INSTRUCTIONS TO FOLLOW
Please retype the listing exactly as it appears, skipping each picture.
--- DATA EXCERPT ---
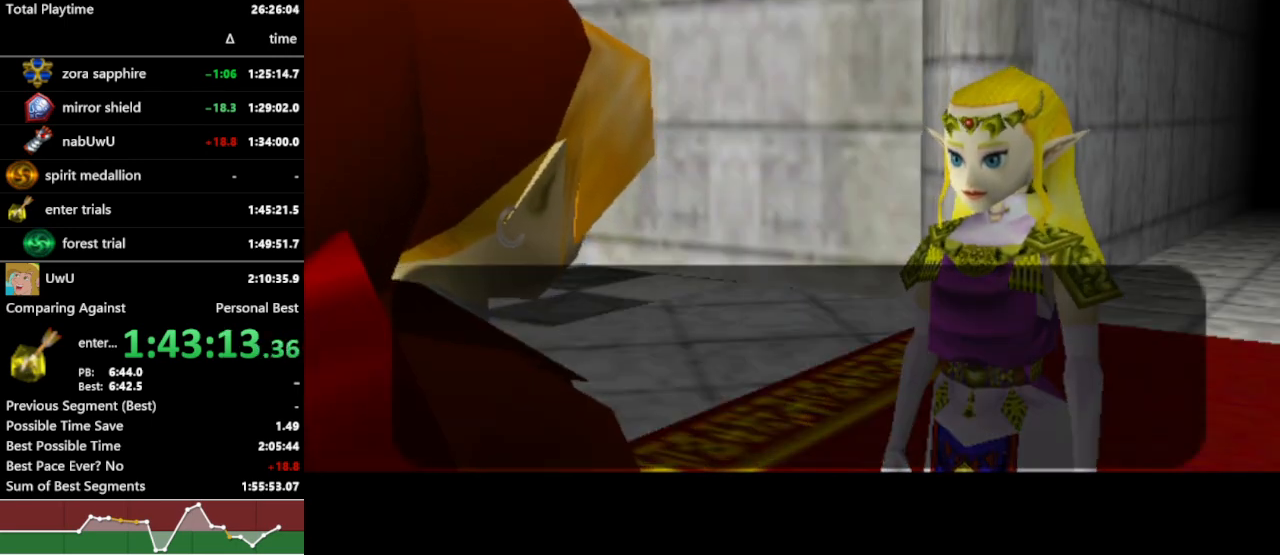
{"buttons": ["R1"], "left_stick": "center", "right_stick": "center", "events": []}
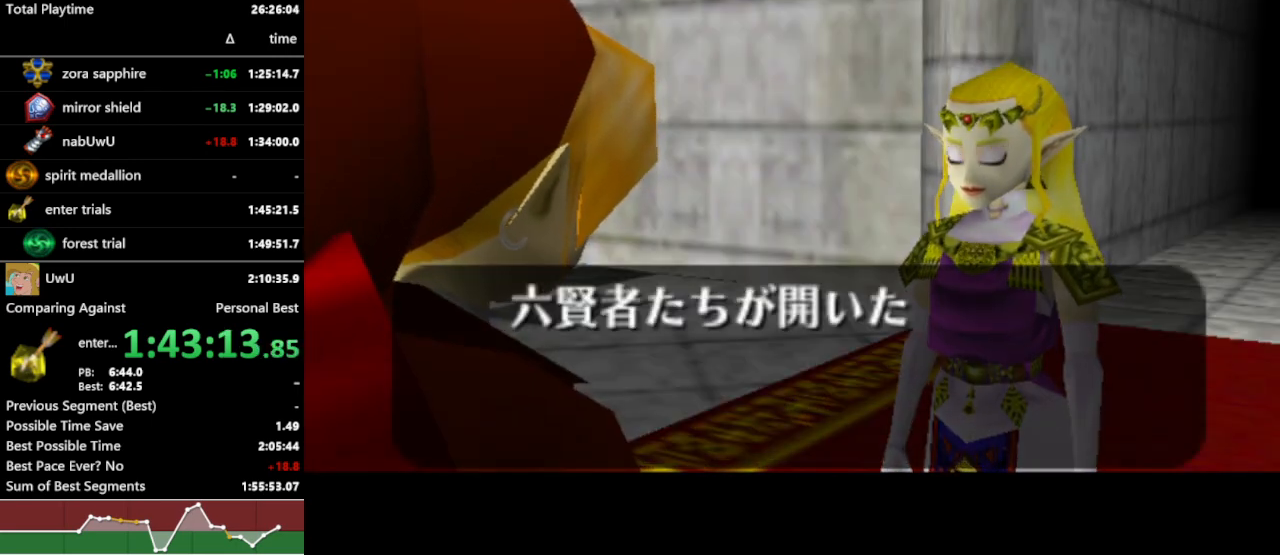
{"buttons": ["R1"], "left_stick": "center", "right_stick": "center", "events": []}
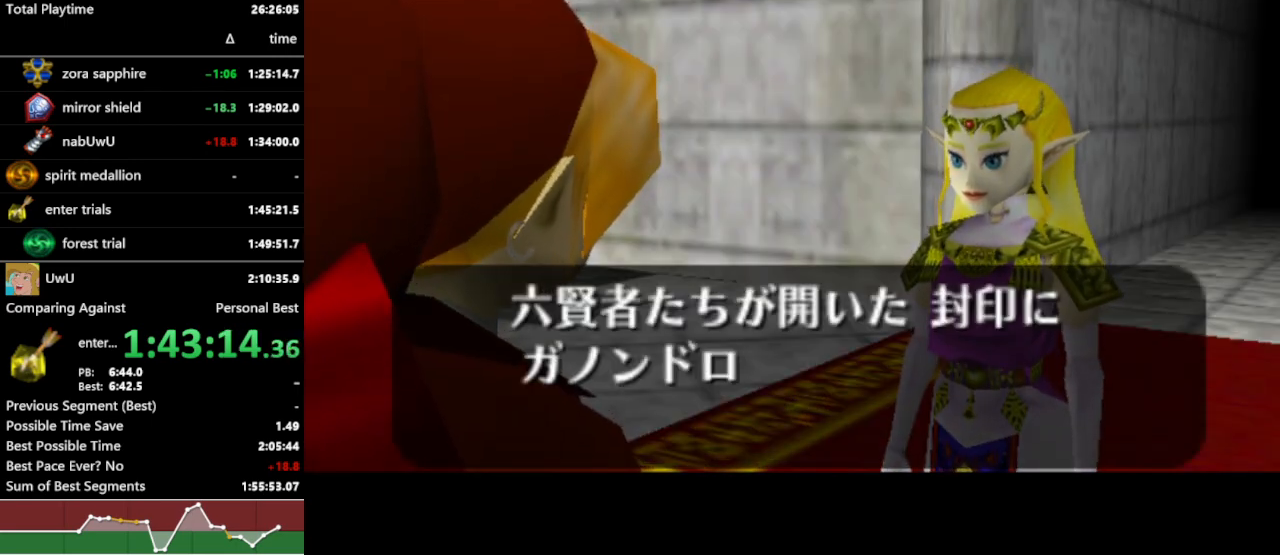
{"buttons": ["R1"], "left_stick": "center", "right_stick": "center", "events": []}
---
EXERCISE SOLUTION
{"buttons": ["R1"], "left_stick": "center", "right_stick": "center", "events": []}
{"buttons": ["R1"], "left_stick": "center", "right_stick": "center", "events": []}
{"buttons": ["R1"], "left_stick": "center", "right_stick": "center", "events": []}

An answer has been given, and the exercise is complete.